Artificial jellyfish swims in a heartbeat




Creation is an amalgam of silicone polymer and heart muscle cells

(July 22, 2012)  Using recent advances in marine biomechanics, materials science, and tissue engineering, a team of researchers at Harvard University and the California Institute of Technology (Caltech) have turned inanimate silicone and living cardiac muscle cells into a freely swimming “jellyfish.”

The finding serves as a proof of concept for reverse engineering a variety of muscular organs and simple life forms.
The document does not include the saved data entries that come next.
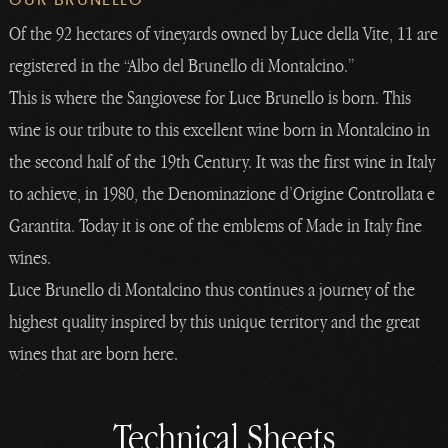
Of the 92 hectares of vineyards owned by Luce della Vite, 11 are
registered in the “Albo del Brunello di Montalcino.”
This is where the Sangiovese for Luce Brunello is born. This
wine is our tribute to this excellent wine born in Montalcino in
the second half of the 19th Century. It was the first wine in Italy
to achieve, in 1980, the Denominazione d’Origine Controllata e
Garantita. Today it is one of the emblems of Made in Italy fine
wines.
Luce Brunello di Montalcino thus continues a journey of the
highest quality inspired by this unique territory and the great
wines that are born here.
Technical Sheets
It also suggests a broader definition of what counts as synthetic life in an emerging field that has primarily focused on replicating life’s building blocks.
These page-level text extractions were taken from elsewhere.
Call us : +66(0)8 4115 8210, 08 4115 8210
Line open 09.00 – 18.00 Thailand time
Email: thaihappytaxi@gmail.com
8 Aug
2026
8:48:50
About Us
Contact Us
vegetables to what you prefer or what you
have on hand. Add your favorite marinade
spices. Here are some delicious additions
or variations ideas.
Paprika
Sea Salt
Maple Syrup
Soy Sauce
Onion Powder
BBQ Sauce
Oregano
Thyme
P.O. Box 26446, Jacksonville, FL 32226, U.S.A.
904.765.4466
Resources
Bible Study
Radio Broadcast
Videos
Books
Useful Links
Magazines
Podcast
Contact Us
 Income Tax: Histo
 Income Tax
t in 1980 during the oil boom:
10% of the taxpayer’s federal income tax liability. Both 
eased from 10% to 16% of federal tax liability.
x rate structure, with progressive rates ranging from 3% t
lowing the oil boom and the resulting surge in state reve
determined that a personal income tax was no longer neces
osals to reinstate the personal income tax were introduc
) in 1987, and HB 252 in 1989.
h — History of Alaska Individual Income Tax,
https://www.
The researchers’ method for building the tissue-engineered jellyfish, dubbed “Medusoid,” was published in a Nature Biotechnology paper on July 22.
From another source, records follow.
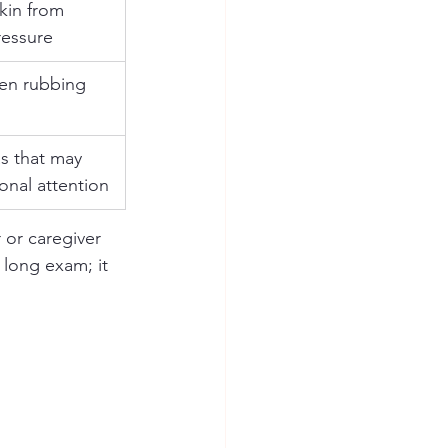
kin from 
ressure
en rubbing 
as that may 
onal attention
 or caregiver 
 long exam; it 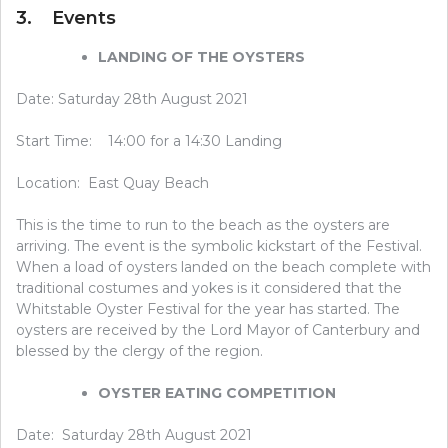
3. Events
LANDING OF THE OYSTERS
Date: Saturday 28th August 2021
Start Time: 14:00 for a 14:30 Landing
Location: East Quay Beach
This is the time to run to the beach as the oysters are
arriving. The event is the symbolic kickstart of the Festival.
When a load of oysters landed on the beach complete with
traditional costumes and yokes is it considered that the
Whitstable Oyster Festival for the year has started. The
oysters are received by the Lord Mayor of Canterbury and
blessed by the clergy of the region.
OYSTER EATING COMPETITION
Date: Saturday 28th August 2021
An expert in cell- and tissue-powered actuators, coauthor Kevin Kit Parker has previously demonstrated bioengineered constructs that can grip, pump, and even walk. The inspiration to raise the bar and mimic a jellyfish came out of his own frustration with the state of the cardiac field.

Similar to the way a human heart moves blood throughout the body, jellyfish propel themselves through the water by pumping. In figuring out how to take apart and then rebuild the primary motor function of a jellyfish, the aim was to gain new insights into how such pumps really worked.


“It occurred to me in 2007 that we might have failed to understand the fundamental laws of muscular pumps,” says Parker, Tarr Family Professor of Bioengineering and Applied Physics at the Harvard School of Engineering and Applied Sciences (SEAS) and a Core Faculty Member at the Wyss Institute for Biologically Inspired Engineering at Harvard. “I started looking at marine organisms that pump to survive. Then I saw a jellyfish at the New England Aquarium and I immediately noted both similarities and differences between how the jellyfish and the human heart pump.”